Rav Yissocher Frand notes that there is a story in the Gemara in which Satan addresses God marvelling at such steadfastness and at the fact that when Abraham ‘was unable to find any place in which to bury Sarah he did not complain against thy ways’. It is from this that Rabbeinu Yonah concludes that the burial of Sarah was indeed the tenth test, and that Abraham passes it.
As Rabbi Jonathan Sacks comments: ‘Abraham did not wait for God to act. He understood one of the profoundest truths of Judaism: that God is waiting for us to act.’
So the first step is taken, by Abraham himself, towards the fulfilment of one part of God’s promise – the ownership of the land of Canaan.
As to the second strand of that promise – Av Raham. Abraham realises that if he is indeed to be a father of multitudes, he himself has a role to play. Things don’t look too promising. His son Ishmael is in exile, and what of his son Isaac? He’s nearly 40 years old and still unmarried. So Abraham again takes matters into his own hands. He commands his servant, unnamed in the text but generally assumed to be Eliezer, to go to the land of Abraham’s birth to find a wife for Isaac. That is another whole story. Briefly, Eliezer’s mission is successful and he returns to Hebron with Rebecca. This works out well. Isaac loves her and the second strand of God’s promise is beginning to be fulfilled.

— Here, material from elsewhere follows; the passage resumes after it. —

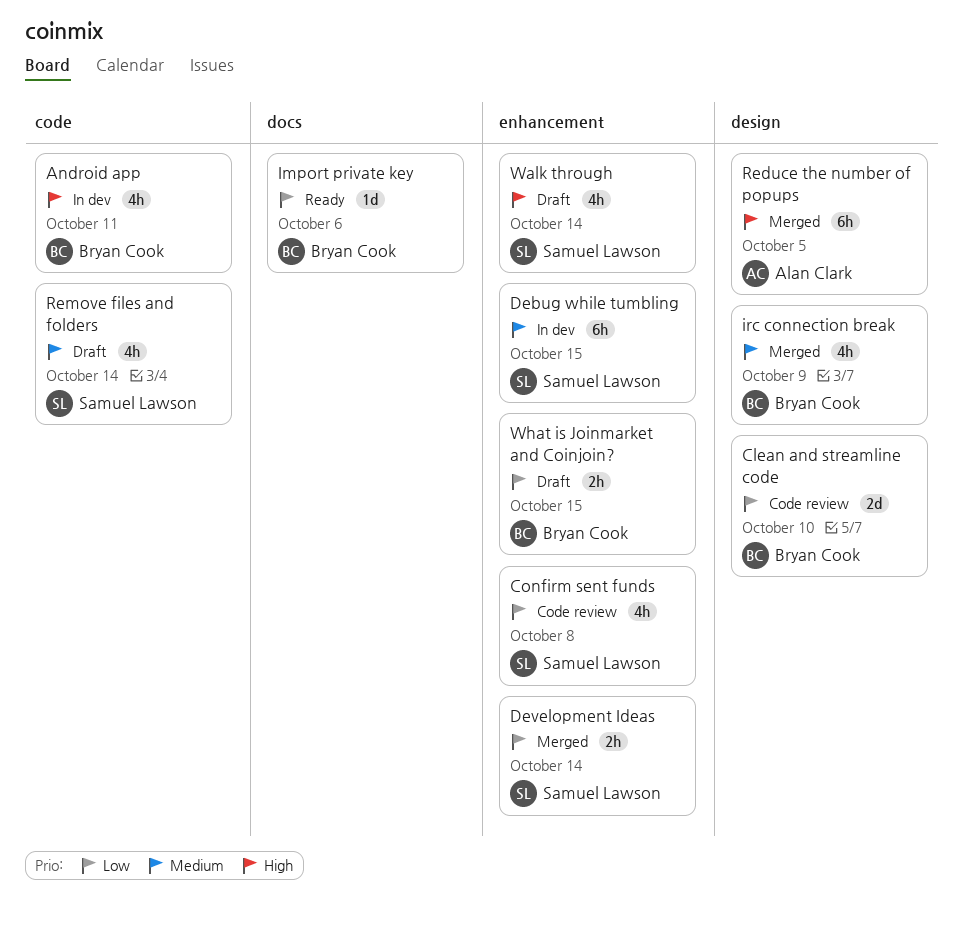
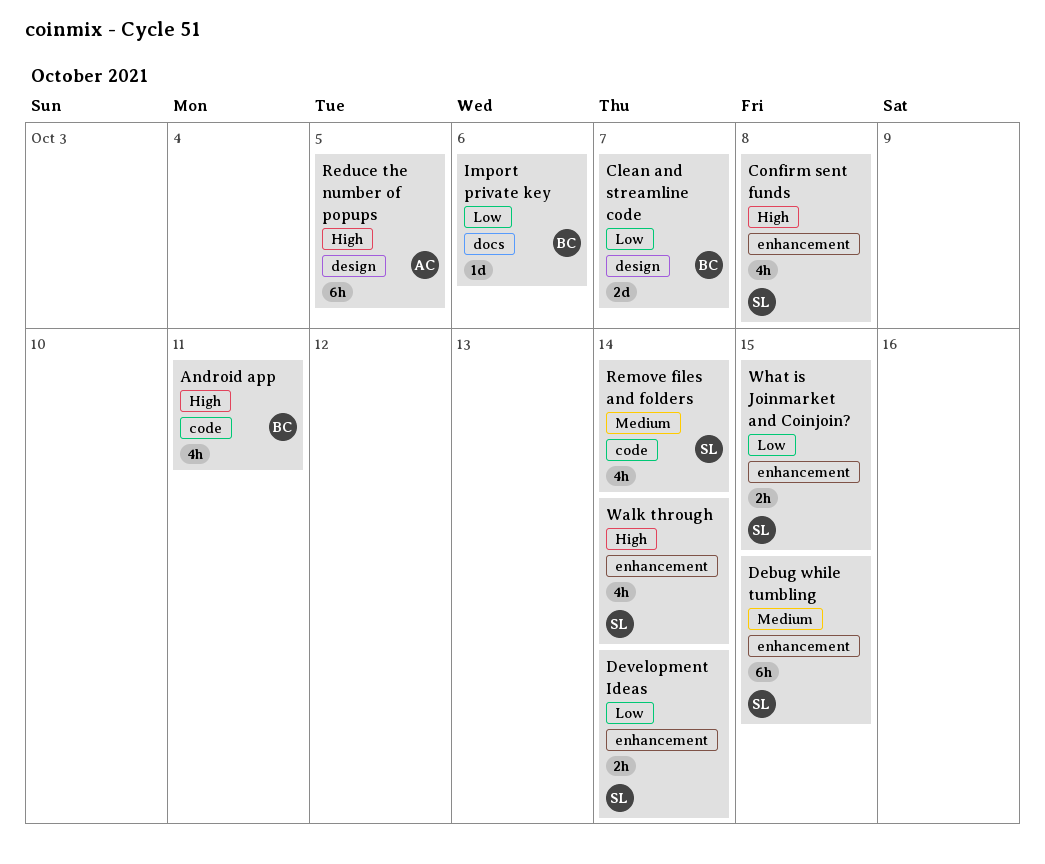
Clean and streamline code, due: Oct 10 -> Oct 7
Confirm sent funds, priority: Low -> High
irc connection break: present -> none
What is Joinmarket and Coinjoin?, owner: Bryan Cook -> Samuel Lawson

But it is the final verses that are truly arresting. Abraham dies peacefully, is buried in the Cave of Machpelah, and is gathered to his ancestors. But, he is buried by both his sons – Isaac and Ishmael. Where did Ishmael come from?
According to Rabbi Sacks, there is a story of reconciliation to be explored here: reconciliation between Abraham and Isaac on the one hand and Hagar and Ishmael on the other. He notes that the sages suggest that Abraham’s second wife Keturah, whom he married after Sarah’s death, was in fact Hagar, Ishmael’s mother. There is also a midrash which tells a story of Abraham visiting Ishmael’s home twice when Ishmael was a grown man. He brought Ishmael good fortune, and Ishmael knew that his father still loved him.
Following on from this Rabbi Sacks observes that ‘Between Judaism and Islam there can be friendship and mutual respect. Abraham loved both his sons . . . . There is hope for the future in this story of the past.’
But we ourselves have to act, not wait for God.